• Text
'''
All das und noch viel viel mehr steht aber auf diesen Aufklärungsbögen. Komprimiert auf vier A4-Seiten. Und ja: Nahezu alle beschriebenen Szenarien kenne ich aus dem Kreißsaal. Vieles davon kommt zum Glück nur äußerst selten vor.
Angst als schlechter Begleiter im Kreißsaal
Ich kann die möglichen Komplikationswahrscheinlichkeit sicher etwas besser einordnen als eine Nicht-Hebamme. Aber ich wollte als normale Schwangere all diese Dinge nicht lesen. Nicht, weil ich naiv alles verdränge oder mich wirklich erforderlichen, geburtshilflichen Interventionen widersetzen würde. Nein, ich wollte das alles nicht lesen, weil es mich davon abgehalten hätte, weiterhin guter Hoffnung zu sein, dass die Schwangerschaft und auch die Geburt gut verlaufen würden. Mir ist schon klar, dass positives Denken allein nicht alle Komplikationen verhindert. Aber wenn etwas jetzt und gerade gut ist, dann soll es das auch bleiben.
'''
• Folgendes bearbeiten
• 1. Beantworte anhand des Textes diese Fragen:
(a) Auf wie vielen Seiten ist der Inhalt der Aufklärungsbögen komprimiert?
(b) Wovon hätte das Lesen all dieser Dinge laut Text abgehalten?
(c) Was verhindert positives Denken allein laut Text nicht?
• 2. Gib den Abschnitt des Textes von „All das und“ bis „äußerst selten vor.“ wortgetreu wieder.

Einträge aus einer Datensammlung
'''
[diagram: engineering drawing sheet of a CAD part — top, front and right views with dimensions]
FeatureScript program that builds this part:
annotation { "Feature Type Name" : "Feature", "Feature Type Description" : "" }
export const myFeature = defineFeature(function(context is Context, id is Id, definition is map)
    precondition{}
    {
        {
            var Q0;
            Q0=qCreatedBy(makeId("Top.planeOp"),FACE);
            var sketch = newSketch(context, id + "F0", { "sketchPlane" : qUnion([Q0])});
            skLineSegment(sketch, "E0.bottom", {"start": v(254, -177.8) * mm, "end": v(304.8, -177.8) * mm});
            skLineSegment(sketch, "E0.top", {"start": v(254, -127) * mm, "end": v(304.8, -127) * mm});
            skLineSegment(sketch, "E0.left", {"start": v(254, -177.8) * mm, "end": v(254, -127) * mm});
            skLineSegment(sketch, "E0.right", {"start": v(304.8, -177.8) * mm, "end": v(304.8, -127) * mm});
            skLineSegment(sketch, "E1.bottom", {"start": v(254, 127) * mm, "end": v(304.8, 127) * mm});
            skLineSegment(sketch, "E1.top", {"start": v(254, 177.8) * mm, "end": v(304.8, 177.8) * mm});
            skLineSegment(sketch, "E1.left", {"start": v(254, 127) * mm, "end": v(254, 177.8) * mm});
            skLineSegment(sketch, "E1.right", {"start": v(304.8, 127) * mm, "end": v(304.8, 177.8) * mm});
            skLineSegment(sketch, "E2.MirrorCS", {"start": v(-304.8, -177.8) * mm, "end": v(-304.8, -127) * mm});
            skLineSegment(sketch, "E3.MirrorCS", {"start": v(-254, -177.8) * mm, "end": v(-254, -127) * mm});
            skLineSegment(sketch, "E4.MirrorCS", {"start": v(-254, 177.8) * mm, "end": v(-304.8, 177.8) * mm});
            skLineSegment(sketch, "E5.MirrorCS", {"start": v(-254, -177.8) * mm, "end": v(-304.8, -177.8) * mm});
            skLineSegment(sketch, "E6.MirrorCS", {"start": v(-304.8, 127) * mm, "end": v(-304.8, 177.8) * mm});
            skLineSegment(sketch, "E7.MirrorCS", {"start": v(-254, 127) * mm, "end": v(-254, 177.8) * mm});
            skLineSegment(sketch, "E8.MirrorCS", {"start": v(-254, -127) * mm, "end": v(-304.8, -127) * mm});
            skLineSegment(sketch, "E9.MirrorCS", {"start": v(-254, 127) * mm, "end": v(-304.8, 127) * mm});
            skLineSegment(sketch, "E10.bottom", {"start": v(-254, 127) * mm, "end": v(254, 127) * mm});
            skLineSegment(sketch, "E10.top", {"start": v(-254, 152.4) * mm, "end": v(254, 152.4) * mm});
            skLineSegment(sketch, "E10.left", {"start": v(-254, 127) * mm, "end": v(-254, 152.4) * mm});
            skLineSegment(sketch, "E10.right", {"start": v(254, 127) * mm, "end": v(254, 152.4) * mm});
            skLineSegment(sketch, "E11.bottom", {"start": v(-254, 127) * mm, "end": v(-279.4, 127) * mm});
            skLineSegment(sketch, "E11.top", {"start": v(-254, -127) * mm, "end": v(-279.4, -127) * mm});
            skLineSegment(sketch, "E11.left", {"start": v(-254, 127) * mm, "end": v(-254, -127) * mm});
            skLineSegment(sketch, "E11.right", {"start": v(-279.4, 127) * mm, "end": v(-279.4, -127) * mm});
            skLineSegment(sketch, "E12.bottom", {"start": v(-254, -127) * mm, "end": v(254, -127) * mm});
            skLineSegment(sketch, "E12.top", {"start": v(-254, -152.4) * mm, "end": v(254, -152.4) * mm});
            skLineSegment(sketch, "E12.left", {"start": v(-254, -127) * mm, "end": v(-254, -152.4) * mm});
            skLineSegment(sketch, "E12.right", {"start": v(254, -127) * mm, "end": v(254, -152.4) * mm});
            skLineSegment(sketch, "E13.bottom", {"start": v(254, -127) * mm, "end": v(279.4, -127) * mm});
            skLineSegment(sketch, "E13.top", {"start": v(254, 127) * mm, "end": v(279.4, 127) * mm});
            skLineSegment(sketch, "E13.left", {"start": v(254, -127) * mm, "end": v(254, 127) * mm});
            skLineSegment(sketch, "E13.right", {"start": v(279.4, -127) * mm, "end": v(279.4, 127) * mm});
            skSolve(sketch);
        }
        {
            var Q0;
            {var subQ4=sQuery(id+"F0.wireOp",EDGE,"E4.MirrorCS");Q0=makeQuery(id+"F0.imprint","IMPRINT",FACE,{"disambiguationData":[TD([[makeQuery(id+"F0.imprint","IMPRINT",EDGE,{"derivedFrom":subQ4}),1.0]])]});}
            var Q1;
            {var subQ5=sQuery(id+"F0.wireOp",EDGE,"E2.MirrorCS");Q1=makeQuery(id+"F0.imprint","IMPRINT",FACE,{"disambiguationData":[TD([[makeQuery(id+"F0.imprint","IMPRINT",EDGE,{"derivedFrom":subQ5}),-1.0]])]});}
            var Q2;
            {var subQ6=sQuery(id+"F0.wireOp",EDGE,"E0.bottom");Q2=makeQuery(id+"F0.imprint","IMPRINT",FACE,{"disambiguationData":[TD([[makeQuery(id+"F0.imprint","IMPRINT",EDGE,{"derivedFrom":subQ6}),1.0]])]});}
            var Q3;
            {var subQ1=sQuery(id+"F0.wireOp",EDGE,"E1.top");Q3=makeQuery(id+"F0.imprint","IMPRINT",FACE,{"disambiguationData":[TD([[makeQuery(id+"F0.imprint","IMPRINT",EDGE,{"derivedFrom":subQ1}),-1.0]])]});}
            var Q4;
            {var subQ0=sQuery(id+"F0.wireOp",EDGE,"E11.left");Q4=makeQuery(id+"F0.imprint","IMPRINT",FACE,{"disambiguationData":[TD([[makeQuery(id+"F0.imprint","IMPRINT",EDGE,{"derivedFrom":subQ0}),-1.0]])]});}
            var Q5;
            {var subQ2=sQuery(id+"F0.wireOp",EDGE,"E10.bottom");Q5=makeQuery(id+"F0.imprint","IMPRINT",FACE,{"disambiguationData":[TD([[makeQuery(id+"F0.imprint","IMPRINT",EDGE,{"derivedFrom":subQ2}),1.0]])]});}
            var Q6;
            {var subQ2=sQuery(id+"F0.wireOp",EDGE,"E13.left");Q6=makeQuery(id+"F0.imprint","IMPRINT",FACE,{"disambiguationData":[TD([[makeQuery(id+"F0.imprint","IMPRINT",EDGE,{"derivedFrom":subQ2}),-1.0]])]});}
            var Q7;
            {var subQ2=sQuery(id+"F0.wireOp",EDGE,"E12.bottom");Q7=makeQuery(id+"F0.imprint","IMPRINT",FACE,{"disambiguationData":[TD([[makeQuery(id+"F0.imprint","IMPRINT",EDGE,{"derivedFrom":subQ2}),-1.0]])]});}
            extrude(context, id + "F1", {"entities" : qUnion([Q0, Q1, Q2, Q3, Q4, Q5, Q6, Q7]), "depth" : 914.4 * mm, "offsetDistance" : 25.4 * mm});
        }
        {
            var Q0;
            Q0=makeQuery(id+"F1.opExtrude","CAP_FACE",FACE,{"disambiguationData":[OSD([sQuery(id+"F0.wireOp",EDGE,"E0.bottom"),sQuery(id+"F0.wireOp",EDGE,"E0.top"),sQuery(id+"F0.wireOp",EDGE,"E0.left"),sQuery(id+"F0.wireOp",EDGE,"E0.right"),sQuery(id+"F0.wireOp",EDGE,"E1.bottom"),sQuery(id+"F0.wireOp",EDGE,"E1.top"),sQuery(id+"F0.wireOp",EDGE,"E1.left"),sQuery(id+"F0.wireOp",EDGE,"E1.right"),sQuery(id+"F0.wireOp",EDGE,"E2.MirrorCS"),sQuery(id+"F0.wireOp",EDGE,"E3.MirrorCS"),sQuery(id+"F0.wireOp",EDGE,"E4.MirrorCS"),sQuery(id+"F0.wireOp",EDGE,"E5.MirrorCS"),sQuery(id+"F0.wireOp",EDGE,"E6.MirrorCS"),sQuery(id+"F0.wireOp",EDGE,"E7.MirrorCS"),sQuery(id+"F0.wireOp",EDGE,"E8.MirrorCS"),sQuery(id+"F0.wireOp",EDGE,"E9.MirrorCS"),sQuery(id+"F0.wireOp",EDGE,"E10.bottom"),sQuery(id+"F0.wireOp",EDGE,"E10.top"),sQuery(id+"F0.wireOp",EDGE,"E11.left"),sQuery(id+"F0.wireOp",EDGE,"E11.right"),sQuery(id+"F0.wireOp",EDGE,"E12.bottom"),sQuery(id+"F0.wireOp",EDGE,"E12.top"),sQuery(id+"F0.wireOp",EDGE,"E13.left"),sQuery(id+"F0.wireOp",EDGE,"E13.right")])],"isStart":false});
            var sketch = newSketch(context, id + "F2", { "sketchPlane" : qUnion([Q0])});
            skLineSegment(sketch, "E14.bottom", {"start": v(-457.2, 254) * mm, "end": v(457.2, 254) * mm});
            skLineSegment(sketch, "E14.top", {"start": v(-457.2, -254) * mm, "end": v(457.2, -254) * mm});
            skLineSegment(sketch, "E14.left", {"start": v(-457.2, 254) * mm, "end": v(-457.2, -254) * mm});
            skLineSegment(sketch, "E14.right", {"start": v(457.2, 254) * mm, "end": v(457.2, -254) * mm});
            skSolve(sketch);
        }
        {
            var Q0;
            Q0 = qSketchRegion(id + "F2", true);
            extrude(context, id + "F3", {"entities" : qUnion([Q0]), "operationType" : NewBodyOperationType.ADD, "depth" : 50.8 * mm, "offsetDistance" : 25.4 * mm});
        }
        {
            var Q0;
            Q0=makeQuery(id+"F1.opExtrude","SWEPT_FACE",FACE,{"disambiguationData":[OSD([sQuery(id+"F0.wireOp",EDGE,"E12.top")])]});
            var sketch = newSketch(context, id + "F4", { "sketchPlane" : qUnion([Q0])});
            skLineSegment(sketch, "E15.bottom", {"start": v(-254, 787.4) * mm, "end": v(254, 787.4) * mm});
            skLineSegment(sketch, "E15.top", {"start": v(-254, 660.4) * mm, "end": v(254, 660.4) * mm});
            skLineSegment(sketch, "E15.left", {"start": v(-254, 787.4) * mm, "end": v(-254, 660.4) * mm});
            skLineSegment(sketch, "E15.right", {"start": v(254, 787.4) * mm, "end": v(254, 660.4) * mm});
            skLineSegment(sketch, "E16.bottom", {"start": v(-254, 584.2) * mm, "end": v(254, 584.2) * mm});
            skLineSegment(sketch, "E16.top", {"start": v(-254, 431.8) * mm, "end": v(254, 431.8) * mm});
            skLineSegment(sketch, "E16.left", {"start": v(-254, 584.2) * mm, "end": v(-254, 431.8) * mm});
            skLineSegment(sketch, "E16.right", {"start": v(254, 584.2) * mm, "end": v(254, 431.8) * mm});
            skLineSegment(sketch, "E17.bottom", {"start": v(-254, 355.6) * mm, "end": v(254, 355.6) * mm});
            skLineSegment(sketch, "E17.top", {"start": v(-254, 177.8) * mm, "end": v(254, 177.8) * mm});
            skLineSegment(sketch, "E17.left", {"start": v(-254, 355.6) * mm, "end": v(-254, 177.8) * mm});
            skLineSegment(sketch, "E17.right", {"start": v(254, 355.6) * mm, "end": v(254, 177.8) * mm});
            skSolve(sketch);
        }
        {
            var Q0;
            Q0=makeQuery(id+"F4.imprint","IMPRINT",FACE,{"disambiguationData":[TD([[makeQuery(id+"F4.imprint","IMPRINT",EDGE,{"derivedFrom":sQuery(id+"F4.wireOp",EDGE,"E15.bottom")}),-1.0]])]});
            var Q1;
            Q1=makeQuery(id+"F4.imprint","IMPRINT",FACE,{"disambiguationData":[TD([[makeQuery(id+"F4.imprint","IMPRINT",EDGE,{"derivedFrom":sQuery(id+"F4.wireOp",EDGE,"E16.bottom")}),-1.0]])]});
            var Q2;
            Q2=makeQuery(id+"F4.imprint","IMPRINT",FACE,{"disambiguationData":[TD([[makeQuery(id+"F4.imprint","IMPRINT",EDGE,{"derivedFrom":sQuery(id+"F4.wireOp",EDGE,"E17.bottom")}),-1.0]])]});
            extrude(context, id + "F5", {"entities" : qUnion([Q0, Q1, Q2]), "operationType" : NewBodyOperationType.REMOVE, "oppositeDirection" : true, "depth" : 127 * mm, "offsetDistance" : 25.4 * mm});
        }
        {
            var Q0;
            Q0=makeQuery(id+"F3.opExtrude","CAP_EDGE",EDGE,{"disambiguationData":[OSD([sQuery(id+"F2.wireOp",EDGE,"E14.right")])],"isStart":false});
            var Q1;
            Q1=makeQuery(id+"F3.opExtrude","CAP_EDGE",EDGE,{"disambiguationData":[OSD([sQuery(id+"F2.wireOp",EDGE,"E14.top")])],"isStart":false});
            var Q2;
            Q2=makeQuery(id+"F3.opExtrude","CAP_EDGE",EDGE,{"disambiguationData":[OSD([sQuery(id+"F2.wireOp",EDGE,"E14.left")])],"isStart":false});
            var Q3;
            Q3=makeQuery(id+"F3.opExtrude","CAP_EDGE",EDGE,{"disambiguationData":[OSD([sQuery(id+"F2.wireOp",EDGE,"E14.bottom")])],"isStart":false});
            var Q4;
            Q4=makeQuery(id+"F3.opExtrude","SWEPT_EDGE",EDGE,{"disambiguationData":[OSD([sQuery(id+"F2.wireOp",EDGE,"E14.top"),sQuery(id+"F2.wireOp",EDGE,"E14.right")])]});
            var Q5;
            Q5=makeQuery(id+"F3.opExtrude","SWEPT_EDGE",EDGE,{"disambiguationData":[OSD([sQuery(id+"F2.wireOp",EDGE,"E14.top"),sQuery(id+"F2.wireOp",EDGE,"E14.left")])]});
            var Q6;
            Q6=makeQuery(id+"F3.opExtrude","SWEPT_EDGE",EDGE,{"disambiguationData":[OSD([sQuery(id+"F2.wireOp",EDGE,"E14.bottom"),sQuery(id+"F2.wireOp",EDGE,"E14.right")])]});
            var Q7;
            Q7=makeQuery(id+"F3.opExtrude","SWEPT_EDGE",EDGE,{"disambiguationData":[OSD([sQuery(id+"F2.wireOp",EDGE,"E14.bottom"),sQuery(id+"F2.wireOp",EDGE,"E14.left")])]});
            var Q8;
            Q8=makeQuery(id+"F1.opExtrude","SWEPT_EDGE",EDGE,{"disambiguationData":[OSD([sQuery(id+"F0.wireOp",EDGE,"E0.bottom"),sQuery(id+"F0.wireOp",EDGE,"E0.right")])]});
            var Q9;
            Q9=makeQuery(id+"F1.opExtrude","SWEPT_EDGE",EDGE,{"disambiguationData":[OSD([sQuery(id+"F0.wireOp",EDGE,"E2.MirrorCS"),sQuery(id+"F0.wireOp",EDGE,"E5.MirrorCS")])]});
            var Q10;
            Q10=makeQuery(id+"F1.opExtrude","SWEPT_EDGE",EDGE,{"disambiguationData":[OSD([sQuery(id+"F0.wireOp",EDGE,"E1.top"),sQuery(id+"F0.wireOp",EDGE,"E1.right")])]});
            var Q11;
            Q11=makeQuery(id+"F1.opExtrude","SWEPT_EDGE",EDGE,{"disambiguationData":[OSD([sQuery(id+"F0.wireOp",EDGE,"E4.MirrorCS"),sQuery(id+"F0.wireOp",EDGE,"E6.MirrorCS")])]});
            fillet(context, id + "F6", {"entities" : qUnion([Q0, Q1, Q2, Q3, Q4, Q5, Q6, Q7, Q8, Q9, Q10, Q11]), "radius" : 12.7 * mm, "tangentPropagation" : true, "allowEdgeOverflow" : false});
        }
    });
'''
• Lösungen
• 1.
(a) Auf vier A4-Seiten.
(b) Davon, weiterhin guter Hoffnung zu sein, dass die Schwangerschaft und auch die Geburt gut verlaufen würden.
(c) Nicht alle Komplikationen.

• 2.
All das und noch viel viel mehr steht aber auf diesen Aufklärungsbögen. Komprimiert auf vier A4-Seiten. Und ja: Nahezu alle beschriebenen Szenarien kenne ich aus dem Kreißsaal. Vieles davon kommt zum Glück nur äußerst selten vor.